§ EXERCISE INPUT:
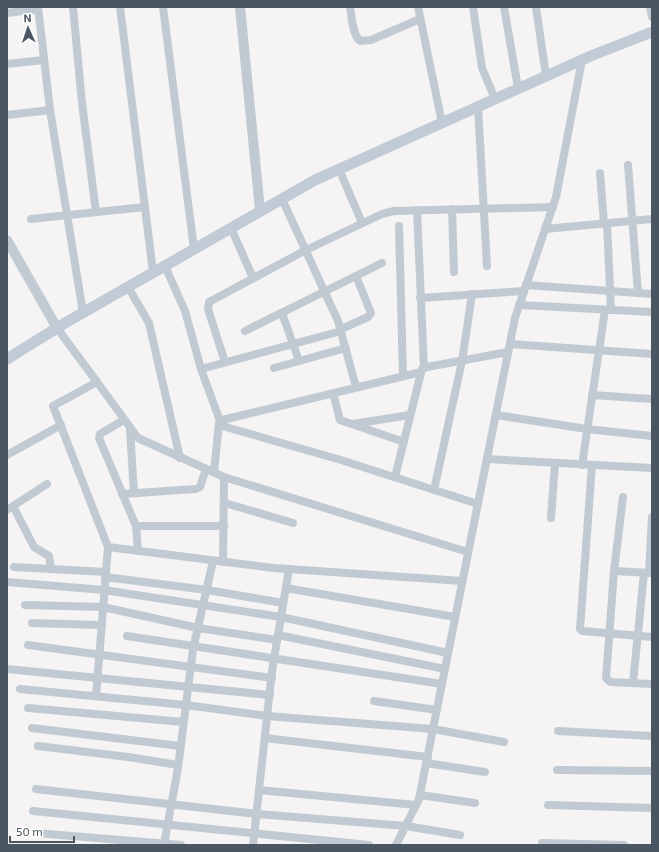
<svg xmlns="http://www.w3.org/2000/svg" width="659" height="852" font-family="'Exo 2',sans-serif">
<style>
.lines{fill:none;stroke-linecap:round;stroke-linejoin:round}
.minor{stroke:#c1cad2;stroke-width:8}
.tertiary{stroke:#c1cad2;stroke-width:10}
.secondary{stroke:#c1cbd6;stroke-width:11}
</style>
<rect width="100%" height="100%" fill="#f5f3f3"/>
<g class="lines">
<!-- minor -->
<g class="minor">
<polyline points="38,7 50,110 83,313"/>
<polyline points="73,7 82,103 96,212"/>
<polyline points="120,7 153,272"/>
<polyline points="163,7 194,249"/>
<path d="M 350,7 C 352,17 352,34 360,41 L 371,40 L 420,19"/>
<polyline points="418,7 442,123"/>
<polyline points="473,7 482,68 495,99"/>
<polyline points="504,7 518,88"/>
<polyline points="536,7 546,76"/>
<polyline points="650,7 652,17"/>
<polyline points="7,13 38,9"/>
<polyline points="7,64 44,60"/>
<polyline points="478,107 487,266"/>
<polyline points="7,115 50,110"/>
<polyline points="628,165 638,293"/>
<polyline points="339,169 362,223"/>
<polyline points="600,173 604,224"/>
<polyline points="282,199 338,321 356,387"/>
<polyline points="452,209 454,272"/>
<polyline points="417,210 424,368"/>
<polyline points="31,219 145,207"/>
<polyline points="607,223 611,310"/>
<polyline points="399,226 403,376"/>
<polyline points="231,228 253,278"/>
<polyline points="545,229 652,219"/>
<polyline points="165,266 185,311 201,369 220,421"/>
<polyline points="526,285 652,294"/>
<polyline points="128,287 149,323 180,458"/>
<polyline points="420,298 524,291"/>
<polyline points="519,305 652,312"/>
<polyline points="282,313 299,361"/>
<polyline points="57,328 97,382 53,406 108,547 274,568 462,581"/>
<polyline points="341,329 368,317 371,313 356,276"/>
<polyline points="245,331 382,263"/>
<polyline points="510,344 652,354"/>
<polyline points="225,362 208,309 209,302 306,250 382,214 394,211 553,207"/>
<polyline points="274,368 346,348"/>
<polyline points="201,369 341,331"/>
<polyline points="97,382 138,438 224,477 223,562"/>
<polyline points="333,393 340,420 404,442"/>
<polyline points="592,395 652,399"/>
<polyline points="496,415 587,429 652,436"/>
<polyline points="124,420 100,434 99,438 136,526 138,551"/>
<polyline points="353,424 410,415"/>
<polyline points="219,425 341,460 478,504"/>
<polyline points="130,429 134,493"/>
<polyline points="7,455 61,425"/>
<polyline points="487,459 652,468"/>
<polyline points="582,465 605,310"/>
<polyline points="592,465 580,629 582,631 652,637"/>
<polyline points="214,472 219,423 222,420 421,372"/>
<polyline points="224,477 468,552"/>
<polyline points="395,477 422,369 427,367 508,352"/>
<polyline points="434,490 462,361 472,294"/>
<polyline points="122,494 196,489 200,487 206,469"/>
<polyline points="623,497 614,571 606,678 610,682 652,684"/>
<polyline points="225,503 293,523"/>
<polyline points="13,506 34,547 49,556 51,569"/>
<polyline points="7,510 47,484"/>
<polyline points="551,518 555,463"/>
<polyline points="136,526 224,526"/>
<polyline points="14,567 106,572"/>
<polyline points="614,571 650,573"/>
<polyline points="649,573 652,517"/>
<polyline points="105,577 207,590 283,603"/>
<polyline points="7,582 104,590 281,617 448,653"/>
<polyline points="286,588 455,617"/>
<polyline points="25,605 103,607 198,628 277,640"/>
<polyline points="32,623 101,625"/>
<polyline points="278,635 445,669"/>
<polyline points="127,636 442,684"/>
<polyline points="28,645 272,678"/>
<polyline points="7,669 270,695"/>
<polyline points="633,683 644,573"/>
<polyline points="20,689 186,705 267,716 433,729 504,742"/>
<polyline points="96,696 108,547"/>
<polyline points="374,701 437,710"/>
<polyline points="28,708 183,722"/>
<polyline points="32,728 180,746"/>
<polyline points="558,731 652,736"/>
<polyline points="265,738 428,757"/>
<polyline points="38,746 128,757 178,765"/>
<polyline points="426,763 485,772"/>
<polyline points="557,770 652,771"/>
<polyline points="36,789 257,814 406,826 460,835"/>
<polyline points="259,790 416,805"/>
<polyline points="420,795 475,803"/>
<polyline points="548,805 652,808"/>
<polyline points="33,811 369,845"/>
<polyline points="36,833 181,845"/>
<polyline points="542,843 624,845"/>
<polyline points="164,845 178,768 193,649 213,561"/>
<polyline points="253,845 272,671 289,569"/>
<polyline points="396,845 419,799 515,318 556,197 582,60"/>
</g>
<!-- tertiary -->
<g class="tertiary">
<polyline points="240,7 260,210"/>
<polyline points="7,240 57,328"/>
</g>
<!-- secondary -->
<polyline class="secondary" points="7,359 65,323 315,180 593,55 652,32"/>
</g>
<!-- border -->
<rect width="659" height="852" fill="none" stroke="#4a5661" stroke-width="16"/>
<!-- north arrow -->
<g transform="translate(28 28) rotate(357)" stroke="#ffffff" stroke-width="3" paint-order="stroke">
<path d="M0-3L7 15L0 10L-7 15Z" fill="#4a5661"/>
<text y="-6" font-size="11" font-weight="bold" text-anchor="middle" fill="#4a5661">N</text>
</g>
<!-- scale -->
<path d="M10 836v6h64v-6" fill="none" stroke="#4a5661" stroke-width="2"/>
<text x="16" y="836" font-size="12" fill="#4a5661" stroke="#ffffff" stroke-width="3" paint-order="stroke">50 m</text>
</svg>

§ GOAL OF THE EXERCISE: Every line of the material above should be repeated exactly, except for the pictures.

§ RESULT BELOW:
<svg xmlns="http://www.w3.org/2000/svg" width="659" height="852" font-family="'Exo 2',sans-serif">
<style>
.lines{fill:none;stroke-linecap:round;stroke-linejoin:round}
.minor{stroke:#c1cad2;stroke-width:8}
.tertiary{stroke:#c1cad2;stroke-width:10}
.secondary{stroke:#c1cbd6;stroke-width:11}
</style>
<rect width="100%" height="100%" fill="#f5f3f3"/>
<g class="lines">
<!-- minor -->
<g class="minor">
<polyline points="38,7 50,110 83,313"/>
<polyline points="73,7 82,103 96,212"/>
<polyline points="120,7 153,272"/>
<polyline points="163,7 194,249"/>
<path d="M 350,7 C 352,17 352,34 360,41 L 371,40 L 420,19"/>
<polyline points="418,7 442,123"/>
<polyline points="473,7 482,68 495,99"/>
<polyline points="504,7 518,88"/>
<polyline points="536,7 546,76"/>
<polyline points="650,7 652,17"/>
<polyline points="7,13 38,9"/>
<polyline points="7,64 44,60"/>
<polyline points="478,107 487,266"/>
<polyline points="7,115 50,110"/>
<polyline points="628,165 638,293"/>
<polyline points="339,169 362,223"/>
<polyline points="600,173 604,224"/>
<polyline points="282,199 338,321 356,387"/>
<polyline points="452,209 454,272"/>
<polyline points="417,210 424,368"/>
<polyline points="31,219 145,207"/>
<polyline points="607,223 611,310"/>
<polyline points="399,226 403,376"/>
<polyline points="231,228 253,278"/>
<polyline points="545,229 652,219"/>
<polyline points="165,266 185,311 201,369 220,421"/>
<polyline points="526,285 652,294"/>
<polyline points="128,287 149,323 180,458"/>
<polyline points="420,298 524,291"/>
<polyline points="519,305 652,312"/>
<polyline points="282,313 299,361"/>
<polyline points="57,328 97,382 53,406 108,547 274,568 462,581"/>
<polyline points="341,329 368,317 371,313 356,276"/>
<polyline points="245,331 382,263"/>
<polyline points="510,344 652,354"/>
<polyline points="225,362 208,309 209,302 306,250 382,214 394,211 553,207"/>
<polyline points="274,368 346,348"/>
<polyline points="201,369 341,331"/>
<polyline points="97,382 138,438 224,477 223,562"/>
<polyline points="333,393 340,420 404,442"/>
<polyline points="592,395 652,399"/>
<polyline points="496,415 587,429 652,436"/>
<polyline points="124,420 100,434 99,438 136,526 138,551"/>
<polyline points="353,424 410,415"/>
<polyline points="219,425 341,460 478,504"/>
<polyline points="130,429 134,493"/>
<polyline points="7,455 61,425"/>
<polyline points="487,459 652,468"/>
<polyline points="582,465 605,310"/>
<polyline points="592,465 580,629 582,631 652,637"/>
<polyline points="214,472 219,423 222,420 421,372"/>
<polyline points="224,477 468,552"/>
<polyline points="395,477 422,369 427,367 508,352"/>
<polyline points="434,490 462,361 472,294"/>
<polyline points="122,494 196,489 200,487 206,469"/>
<polyline points="623,497 614,571 606,678 610,682 652,684"/>
<polyline points="225,503 293,523"/>
<polyline points="13,506 34,547 49,556 51,569"/>
<polyline points="7,510 47,484"/>
<polyline points="551,518 555,463"/>
<polyline points="136,526 224,526"/>
<polyline points="14,567 106,572"/>
<polyline points="614,571 650,573"/>
<polyline points="649,573 652,517"/>
<polyline points="105,577 207,590 283,603"/>
<polyline points="7,582 104,590 281,617 448,653"/>
<polyline points="286,588 455,617"/>
<polyline points="25,605 103,607 198,628 277,640"/>
<polyline points="32,623 101,625"/>
<polyline points="278,635 445,669"/>
<polyline points="127,636 442,684"/>
<polyline points="28,645 272,678"/>
<polyline points="7,669 270,695"/>
<polyline points="633,683 644,573"/>
<polyline points="20,689 186,705 267,716 433,729 504,742"/>
<polyline points="96,696 108,547"/>
<polyline points="374,701 437,710"/>
<polyline points="28,708 183,722"/>
<polyline points="32,728 180,746"/>
<polyline points="558,731 652,736"/>
<polyline points="265,738 428,757"/>
<polyline points="38,746 128,757 178,765"/>
<polyline points="426,763 485,772"/>
<polyline points="557,770 652,771"/>
<polyline points="36,789 257,814 406,826 460,835"/>
<polyline points="259,790 416,805"/>
<polyline points="420,795 475,803"/>
<polyline points="548,805 652,808"/>
<polyline points="33,811 369,845"/>
<polyline points="36,833 181,845"/>
<polyline points="542,843 624,845"/>
<polyline points="164,845 178,768 193,649 213,561"/>
<polyline points="253,845 272,671 289,569"/>
<polyline points="396,845 419,799 515,318 556,197 582,60"/>
</g>
<!-- tertiary -->
<g class="tertiary">
<polyline points="240,7 260,210"/>
<polyline points="7,240 57,328"/>
</g>
<!-- secondary -->
<polyline class="secondary" points="7,359 65,323 315,180 593,55 652,32"/>
</g>
<!-- border -->
<rect width="659" height="852" fill="none" stroke="#4a5661" stroke-width="16"/>
<!-- north arrow -->
<g transform="translate(28 28) rotate(357)" stroke="#ffffff" stroke-width="3" paint-order="stroke">
<path d="M0-3L7 15L0 10L-7 15Z" fill="#4a5661"/>
<text y="-6" font-size="11" font-weight="bold" text-anchor="middle" fill="#4a5661">N</text>
</g>
<!-- scale -->
<path d="M10 836v6h64v-6" fill="none" stroke="#4a5661" stroke-width="2"/>
<text x="16" y="836" font-size="12" fill="#4a5661" stroke="#ffffff" stroke-width="3" paint-order="stroke">50 m</text>
</svg>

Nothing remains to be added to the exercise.